| WORK ITEM |
Could you render the material, from its first line through the line containing "dik neopreen, voor de armen" with both ends included, as a Markdown table with the columns Row and Line, one numbered row per line and blank lines left out?
### DATASET RECORDS
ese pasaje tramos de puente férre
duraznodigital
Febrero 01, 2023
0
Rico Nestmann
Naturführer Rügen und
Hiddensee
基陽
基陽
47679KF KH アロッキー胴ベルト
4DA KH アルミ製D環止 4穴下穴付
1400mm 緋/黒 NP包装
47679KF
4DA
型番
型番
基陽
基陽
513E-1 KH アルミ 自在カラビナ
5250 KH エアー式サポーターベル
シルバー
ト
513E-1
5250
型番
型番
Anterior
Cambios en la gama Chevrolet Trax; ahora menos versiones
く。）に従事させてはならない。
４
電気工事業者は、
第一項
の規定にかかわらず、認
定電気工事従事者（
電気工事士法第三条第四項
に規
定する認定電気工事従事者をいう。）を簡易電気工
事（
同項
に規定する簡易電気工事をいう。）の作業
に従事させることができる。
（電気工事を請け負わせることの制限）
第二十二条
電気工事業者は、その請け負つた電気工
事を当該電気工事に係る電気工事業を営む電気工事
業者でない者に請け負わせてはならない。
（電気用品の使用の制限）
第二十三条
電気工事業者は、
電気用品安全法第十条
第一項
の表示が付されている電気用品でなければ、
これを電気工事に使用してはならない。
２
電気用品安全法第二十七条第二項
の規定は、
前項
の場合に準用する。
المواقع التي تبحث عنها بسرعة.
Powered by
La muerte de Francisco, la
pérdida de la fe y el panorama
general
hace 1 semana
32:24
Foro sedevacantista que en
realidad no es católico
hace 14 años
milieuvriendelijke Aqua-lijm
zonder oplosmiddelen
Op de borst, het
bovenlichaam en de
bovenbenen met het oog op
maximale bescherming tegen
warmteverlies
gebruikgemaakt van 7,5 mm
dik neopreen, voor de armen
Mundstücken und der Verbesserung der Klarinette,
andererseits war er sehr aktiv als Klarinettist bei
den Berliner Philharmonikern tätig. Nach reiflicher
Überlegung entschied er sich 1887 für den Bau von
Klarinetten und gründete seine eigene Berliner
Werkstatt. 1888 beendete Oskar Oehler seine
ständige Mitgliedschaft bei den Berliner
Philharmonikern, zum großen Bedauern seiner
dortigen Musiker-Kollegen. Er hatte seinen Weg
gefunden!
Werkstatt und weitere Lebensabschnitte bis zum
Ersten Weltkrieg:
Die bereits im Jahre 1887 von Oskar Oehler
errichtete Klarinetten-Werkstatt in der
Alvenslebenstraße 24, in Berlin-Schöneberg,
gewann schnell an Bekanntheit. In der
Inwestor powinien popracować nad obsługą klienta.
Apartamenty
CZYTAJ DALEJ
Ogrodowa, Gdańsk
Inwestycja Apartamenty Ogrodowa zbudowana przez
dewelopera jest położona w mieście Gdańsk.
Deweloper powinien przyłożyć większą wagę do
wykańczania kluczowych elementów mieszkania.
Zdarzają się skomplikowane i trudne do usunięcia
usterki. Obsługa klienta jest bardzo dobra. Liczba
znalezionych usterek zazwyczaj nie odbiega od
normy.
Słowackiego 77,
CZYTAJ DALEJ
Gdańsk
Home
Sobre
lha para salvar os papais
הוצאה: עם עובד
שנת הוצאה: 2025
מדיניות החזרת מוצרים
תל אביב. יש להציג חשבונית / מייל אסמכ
######
| SOLUTION TO THIS TASK |
| Row | Line |
|---|---|
| 1 | ese pasaje tramos de puente férre |
| 2 | duraznodigital |
| 3 | Febrero 01, 2023 |
| 4 | 0 |
| 5 | Rico Nestmann |
| 6 | Naturführer Rügen und |
| 7 | Hiddensee |
| 8 | 基陽 |
| 9 | 基陽 |
| 10 | 47679KF KH アロッキー胴ベルト |
| 11 | 4DA KH アルミ製D環止 4穴下穴付 |
| 12 | 1400mm 緋/黒 NP包装 |
| 13 | 47679KF |
| 14 | 4DA |
| 15 | 型番 |
| 16 | 型番 |
| 17 | 基陽 |
| 18 | 基陽 |
| 19 | 513E-1 KH アルミ 自在カラビナ |
| 20 | 5250 KH エアー式サポーターベル |
| 21 | シルバー |
| 22 | ト |
| 23 | 513E-1 |
| 24 | 5250 |
| 25 | 型番 |
| 26 | 型番 |
| 27 | Anterior |
| 28 | Cambios en la gama Chevrolet Trax; ahora menos versiones |
| 29 | く。）に従事させてはならない。 |
| 30 | ４ |
| 31 | 電気工事業者は、 |
| 32 | 第一項 |
| 33 | の規定にかかわらず、認 |
| 34 | 定電気工事従事者（ |
| 35 | 電気工事士法第三条第四項 |
| 36 | に規 |
| 37 | 定する認定電気工事従事者をいう。）を簡易電気工 |
| 38 | 事（ |
| 39 | 同項 |
| 40 | に規定する簡易電気工事をいう。）の作業 |
| 41 | に従事させることができる。 |
| 42 | （電気工事を請け負わせることの制限） |
| 43 | 第二十二条 |
| 44 | 電気工事業者は、その請け負つた電気工 |
| 45 | 事を当該電気工事に係る電気工事業を営む電気工事 |
| 46 | 業者でない者に請け負わせてはならない。 |
| 47 | （電気用品の使用の制限） |
| 48 | 第二十三条 |
| 49 | 電気工事業者は、 |
| 50 | 電気用品安全法第十条 |
| 51 | 第一項 |
| 52 | の表示が付されている電気用品でなければ、 |
| 53 | これを電気工事に使用してはならない。 |
| 54 | ２ |
| 55 | 電気用品安全法第二十七条第二項 |
| 56 | の規定は、 |
| 57 | 前項 |
| 58 | の場合に準用する。 |
| 59 | المواقع التي تبحث عنها بسرعة. |
| 60 | Powered by |
| 61 | La muerte de Francisco, la |
| 62 | pérdida de la fe y el panorama |
| 63 | general |
| 64 | hace 1 semana |
| 65 | 32:24 |
| 66 | Foro sedevacantista que en |
| 67 | realidad no es católico |
| 68 | hace 14 años |
| 69 | milieuvriendelijke Aqua-lijm |
| 70 | zonder oplosmiddelen |
| 71 | Op de borst, het |
| 72 | bovenlichaam en de |
| 73 | bovenbenen met het oog op |
| 74 | maximale bescherming tegen |
| 75 | warmteverlies |
| 76 | gebruikgemaakt van 7,5 mm |
| 77 | dik neopreen, voor de armen |